• _Text section_
====

Wednesday, June 27, 2007

Where's The Paper?

We are now a full week into the Bear Stearns mortgage debacle and, after big press coverage, a sizable pull back in the equity markets worldwide and a small unwind of the global carry trade, we still have little information concerning the CDO risk. And it's quite possible the markets will pretend that we really don't need to know much more.

We don't know actual pricing for a lot of the paper because no one wants to trade it, and we don't know who owns it, because no one wants to fess up. There are articles that suggest it's the hedge funds, some say it's the insurance companies and endowments, maybe some sovereign funds and maybe, god forbid, the commercial banks. But no one knows. Where's the paper?

Meanwhile, Moody's continues downgrading mortgage focused CDO's (basically corporations that hold the underlying mortgages - usually subprime - as assets and finance these assets with debt and equity; the debt is issued in tranches that get rated from AAA on down and the equity becomes the most toxic part of the capital structure) because the collateral itself has deteriorated. This means that at some point, assets will have to be shuffled - bought and sold by the CDO manager - finally setting prices for these things.

The quality of the paper is unlikely to improve in the near term. Subprime defaults continue to rise and as the CDO managers try to maintain credit ratings for their debt issues, who's going to step up and buy the low grade paper and the toxic equity as they drop like a stone? We also have a big ARM reset comming over the next few months that will affect the higher grades of mortgage paper, adding even more pressure.

====

• _Data provided_
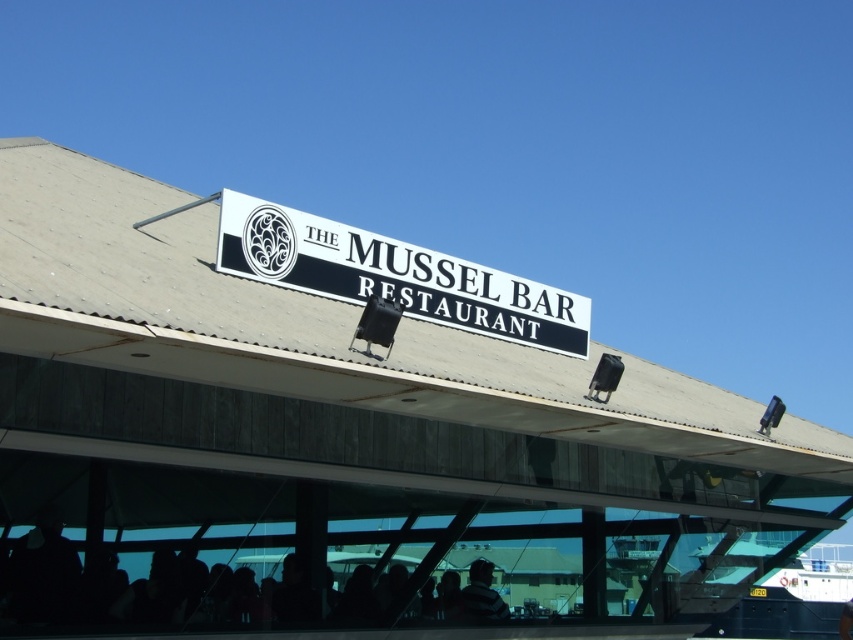
You are a customer standing in front of the restaurant and want to read the white plastic sign at center but you are blocked by the dark gray sweater at lower center. Can you move to your right to see the sign?

The white plastic sign at center is to the left of the dark gray sweater at lower center, so moving to your right would take you away from the sign. You should move to your left instead to see the sign.

You are a customer arriving at The Mussel Bar Restaurant and want to find the entrance. You see the silhouette skin at lower center and the white plastic sign at center. Which object is closer to the entrance?

The silhouette skin at lower center is closer to the entrance because it is wider than the white plastic sign at center, suggesting it is positioned in front of the entrance area.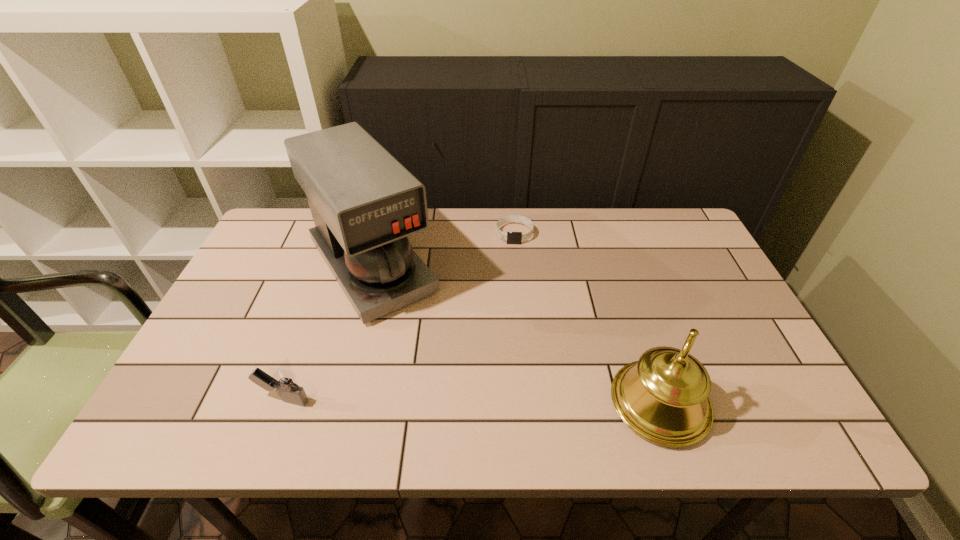
Locate an element on the screen. The image size is (960, 540). vacant area that lies between the bell and the igniter is located at coordinates (471, 402).

Locate an element on the screen. free space between the third tallest object and the coffee maker is located at coordinates (327, 334).

Find the location of a particular element. This screenshot has height=540, width=960. free spot between the wristband and the igniter is located at coordinates (398, 317).

Where is `free space between the wristband and the coffee maker`? This screenshot has height=540, width=960. free space between the wristband and the coffee maker is located at coordinates (444, 251).

Where is `free space between the third shortest object and the tallest object`? This screenshot has width=960, height=540. free space between the third shortest object and the tallest object is located at coordinates (516, 335).

You are a GUI agent. You are given a task and a screenshot of the screen. Output one action in this format:
    pyautogui.click(x=<x>, y=<y>)
    Task: Click on the free area in between the rightmost object and the coffee maker
    
    Given the screenshot: What is the action you would take?
    pyautogui.click(x=516, y=335)

What are the coordinates of `object that stands as the third closest to the wristband` in the screenshot? It's located at (283, 380).

The height and width of the screenshot is (540, 960). I want to click on object that is the closest to the second object from right to left, so click(x=364, y=203).

Locate an element on the screen. The image size is (960, 540). free location that satisfies the following two spatial constraints: 1. on the front side of the coffee maker; 2. on the left side of the rightmost object is located at coordinates (336, 403).

Locate an element on the screen. The height and width of the screenshot is (540, 960). free location that satisfies the following two spatial constraints: 1. on the back side of the coffee maker; 2. on the right side of the shortest object is located at coordinates (381, 234).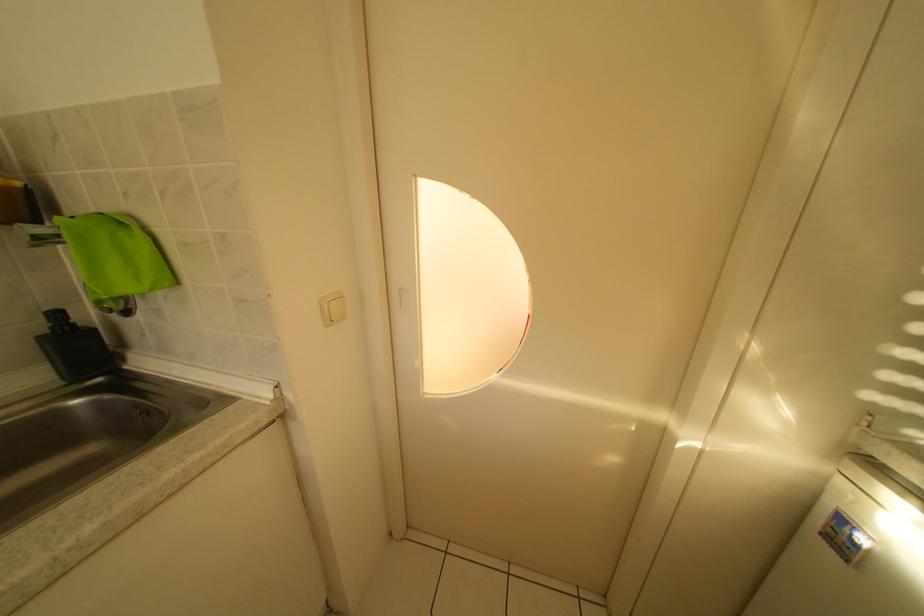
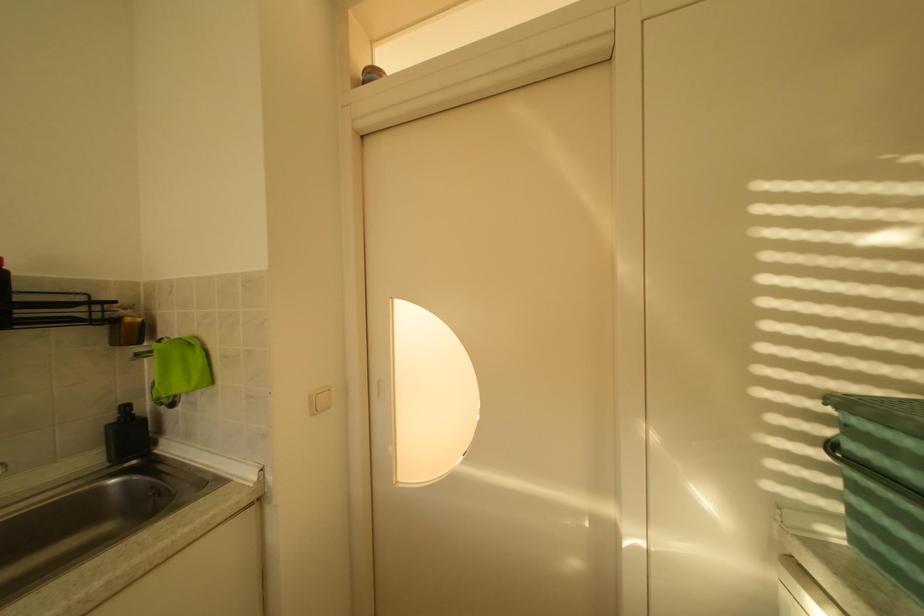
Question: How did the camera likely rotate?

Choices:
 (A) Left
 (B) Right
 (C) Up
 (D) Down

Answer: (C)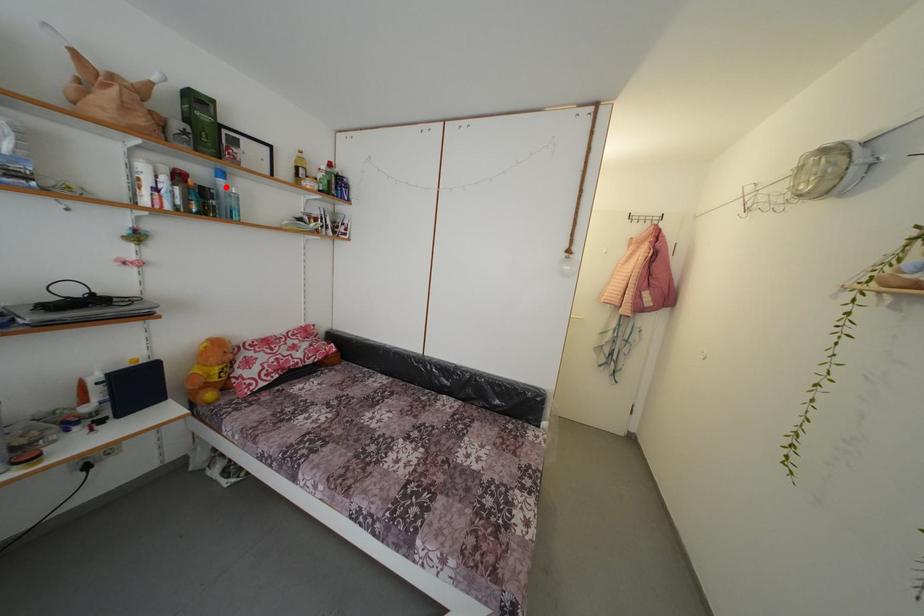
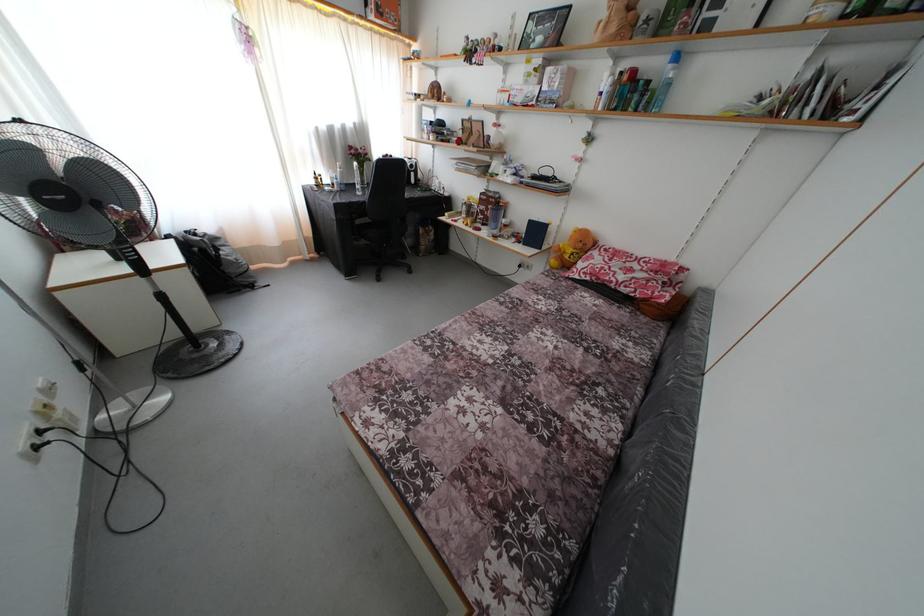
Locate, in the second image, the point that corresponds to the highlighted location in the first image.

(675, 73)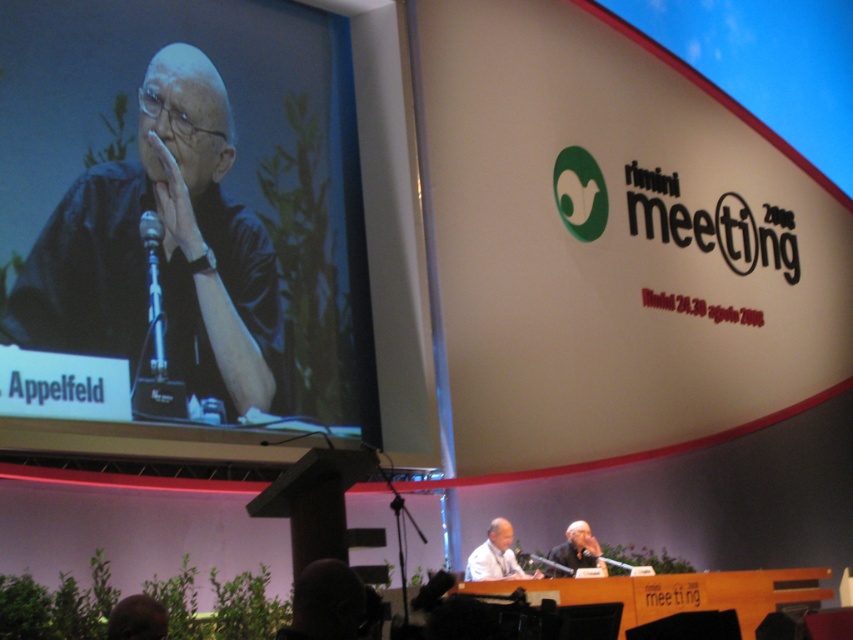
Question: Observing the image, what is the correct spatial positioning of beige matte projection screen at upper center in reference to brown hair at lower left?

Choices:
 (A) below
 (B) above

Answer: (B)

Question: Which of the following is the closest to the observer?

Choices:
 (A) (592, 556)
 (B) (126, 630)
 (C) (590, 260)

Answer: (B)

Question: Can you confirm if black matte/black shirt at upper left is positioned above light beige fabric at lower center?

Choices:
 (A) yes
 (B) no

Answer: (A)

Question: Can you confirm if beige matte projection screen at upper center is positioned below black plastic microphone at upper left?

Choices:
 (A) yes
 (B) no

Answer: (B)

Question: Which object appears closest to the camera in this image?

Choices:
 (A) black matte/black shirt at upper left
 (B) smooth skin bald man at center

Answer: (A)

Question: Which of these objects is positioned closest to the brown hair at lower left?

Choices:
 (A) beige matte projection screen at upper center
 (B) black matte/black shirt at upper left
 (C) smooth skin bald man at center

Answer: (B)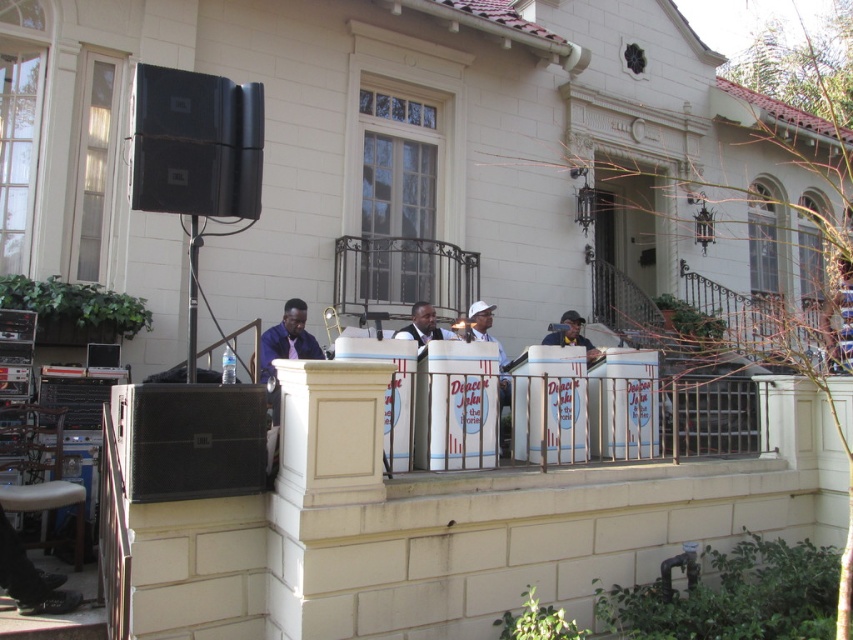
You are standing at the base of the building and want to locate two specific points on the balcony. The first point is at coordinate point (151, 200) and the second is at point (184, 456). From your vantage point, which point appears closer to you?

Point (184, 456) appears closer because it is in front of point (151, 200).

You are a sound technician setting up for the Deacon John event. You need to place two black matte speakers so that they are exactly 4 feet apart. The current setup has the black matte speaker at upper left and the black matte speaker at lower left. Do you need to adjust their positions?

The black matte speaker at upper left and black matte speaker at lower left are currently 3.90 feet apart. Since 3.90 feet is slightly less than 4 feet, you need to move them slightly further apart to meet the requirement.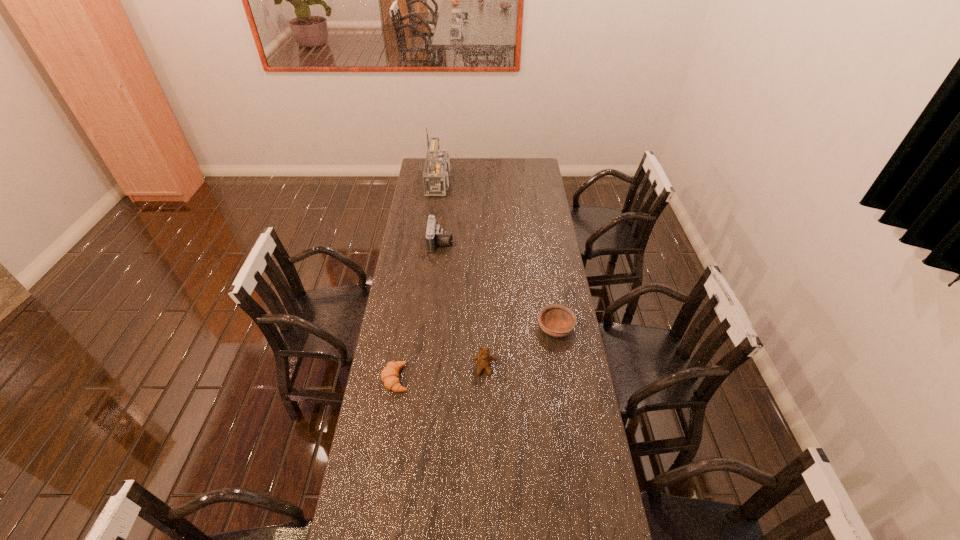
At what (x,y) coordinates should I click in order to perform the action: click on free space located on the back of the third farthest object. Please return your answer as a coordinate pair (x, y). The height and width of the screenshot is (540, 960). Looking at the image, I should click on (547, 271).

This screenshot has width=960, height=540. Identify the location of free location located 0.270m on the front of the crescent roll. (381, 472).

Identify the location of object that is at the far edge. (436, 172).

Find the location of a particular element. The image size is (960, 540). radio receiver present at the left edge is located at coordinates (436, 172).

This screenshot has height=540, width=960. What are the coordinates of `camera at the left edge` in the screenshot? It's located at (435, 236).

You are a GUI agent. You are given a task and a screenshot of the screen. Output one action in this format:
    pyautogui.click(x=<x>, y=<y>)
    Task: Click on the crescent roll that is at the left edge
    
    Given the screenshot: What is the action you would take?
    pyautogui.click(x=389, y=375)

Identify the location of object at the right edge. (556, 320).

Find the location of a particular element. object situated at the far left corner is located at coordinates (436, 172).

The width and height of the screenshot is (960, 540). I want to click on free space at the far edge of the desktop, so click(x=507, y=165).

The image size is (960, 540). I want to click on free location at the left edge of the desktop, so click(x=383, y=339).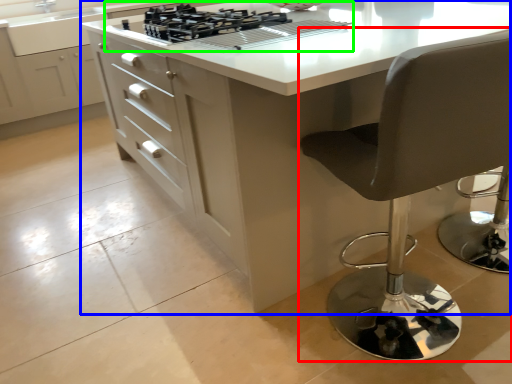
Question: Based on their relative distances, which object is nearer to chair (highlighted by a red box)? Choose from table (highlighted by a blue box) and gas stove (highlighted by a green box).

Choices:
 (A) table
 (B) gas stove

Answer: (A)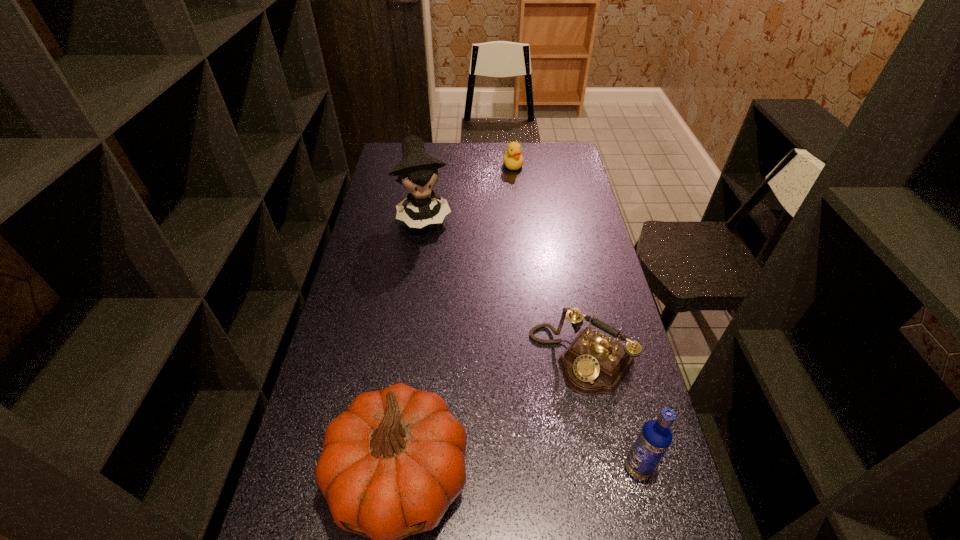
Locate an element on the screen. telephone that is at the right edge is located at coordinates (593, 364).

====

• _Activities_
A: Repeat the part of the post on the Bear Stearns mortgage debacle from "We don't know actual" up to and including "knows. Where's the paper?", swapping "hedge funds" for "pension funds".
B: According to the post on the Bear Stearns mortgage debacle, which kinds of holders are suggested as possible owners of the paper?
C: Answer these questions from the post on the Bear Stearns mortgage debacle:
(i) How long into the debacle is the writer at the time of the post?
(ii) Who keeps downgrading mortgage-focused CDOs?
(iii) What is coming over the next few months that will affect the higher grades of mortgage paper?

• _Results_
A:
We don't know actual pricing for a lot of the paper because no one wants to trade it, and we don't know who owns it, because no one wants to fess up. There are articles that suggest it's the pension funds, some say it's the insurance companies and endowments, maybe some sovereign funds and maybe, god forbid, the commercial banks. But no one knows. Where's the paper?

B: Hedge funds, insurance companies, endowments, sovereign funds, commercial banks

C:
(i) A full week
(ii) Moody's
(iii) A big ARM reset